Vorsicht bei Verträgen zwischen Angehörigen
Montag, den 23.08.2010
Existenzgründer werden bei Ihrem Gründungsvorhaben häufig von Ehepartnern und Familienmitgliedern unterstützt und das ist auch gut so. Wenn solche Unterstützungsleistungen allerdings steuerlich geltend gemacht werden, stellt sich das Finanzamt häufig quer, wie ein aktuelles Urteil des Finanzgerichts Düsseldorf zeigt (Az.: 1 K 292/09/E).
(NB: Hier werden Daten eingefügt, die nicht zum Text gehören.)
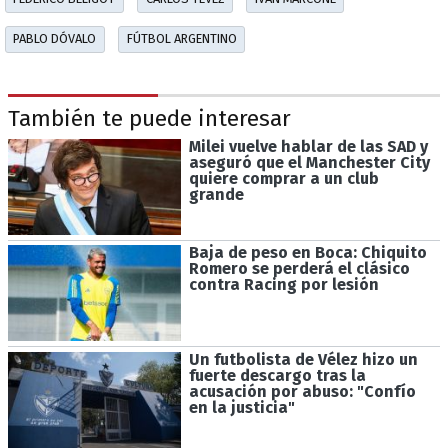
PABLO DÓVALO
FÚTBOL ARGENTINO
También te puede interesar
Milei vuelve hablar de las SAD y
aseguró que el Manchester City
quiere comprar a un club
grande
Baja de peso en Boca: Chiquito
Romero se perderá el clásico
contra Racing por lesión
Un futbolista de Vélez hizo un
fuerte descargo tras la
acusación por abuso: "Confío
en la justicia"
Im Streitfall vermietete ein Arzt den Anbau des gemeinsamen Einfamilienhauses an seine Ehefrau, die hierin in geringem Umfang als Psychotherapeutin selbstständig tätig war. Die Mietzahlungen i.H.v. 420 EUR wurden von der Ehefrau monatlich von ihrem betrieblichen Konto auf das Konto des Ehemannes überwiesen. Von diesem Konto überwies der Ehemann alle drei Monate in etwa die dreifache Monatsmiete auf ein anderes Konto der Ehefrau. Alle drei Konten wurden bei verschiedenen Banken unterhalten. Das beklagte Finanzamt erkannte beim Ehemann die von ihm geltend gemachten Werbungskostenüberschüsse aus Vermietung und Verpachtung und bei der Ehefrau die von ihr geltend gemachten Betriebsausgaben nicht an.
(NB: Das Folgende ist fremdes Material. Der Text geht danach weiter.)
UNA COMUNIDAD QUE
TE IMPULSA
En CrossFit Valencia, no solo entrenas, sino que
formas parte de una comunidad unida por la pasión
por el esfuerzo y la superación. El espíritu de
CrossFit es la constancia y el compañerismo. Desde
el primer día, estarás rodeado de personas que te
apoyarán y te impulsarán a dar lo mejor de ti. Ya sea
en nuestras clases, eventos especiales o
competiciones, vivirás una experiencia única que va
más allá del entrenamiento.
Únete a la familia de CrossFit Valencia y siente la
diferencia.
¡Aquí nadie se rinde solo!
Die hiergegen gerichtete Klage hatte keinen Erfolg. Nach Auffassung der Richter hält der zwischen den Eheleuten geschlossene Mietvertrag einem Fremdvergleich nicht stand. Nach ständiger Rechtsprechung des Bundesfinanzhofes (BFH) stehe es zwar auch nahen Angehörigen frei, ihre Rechtsverhältnisse untereinander so zu gestalten, dass sie steuerlich möglichst günstig sind. Verträge zwischen Ehegatten oder anderen nahen Angehörigen könnten allerdings nur dann steuerlich anerkannt werden, wenn sie eindeutig und ernstlich vereinbart sind, entsprechend dieser Vereinbarung tatsächlich durchgeführt werden und die Vertragsbedingungen dem zwischen Fremden Üblichen entsprechen. Im vorliegenden Fall hatte das Gericht bereits Bedenken, ob die Eheleute den Gegenstand des Mietverhältnisses hinreichend klar und eindeutig vereinbart hatten. Angaben zu Adresse, Standort auf dem Grundstück, Anzahl der Räume, mit/ohne WC und Größe der Praxis habe der Mietvertrag nämlich nicht enthalten. Auch stimmten der im Mietvertrag vereinbarte Beginn und der tatsächliche Beginn des Mietverhältnisses nicht überein. Letztlich sei es hierauf jedoch nicht angekommen. Denn das Mietverhältnis sei im Streitjahr nicht wie vereinbart durchgeführt worden, da die Miete nach dem Eingang alsbald wieder an die Ehefrau zurückgezahlt worden war, ohne dass der Ehemann (und Vermieter) dazu aus anderen Rechtsgründen verpflichtet gewesen sei.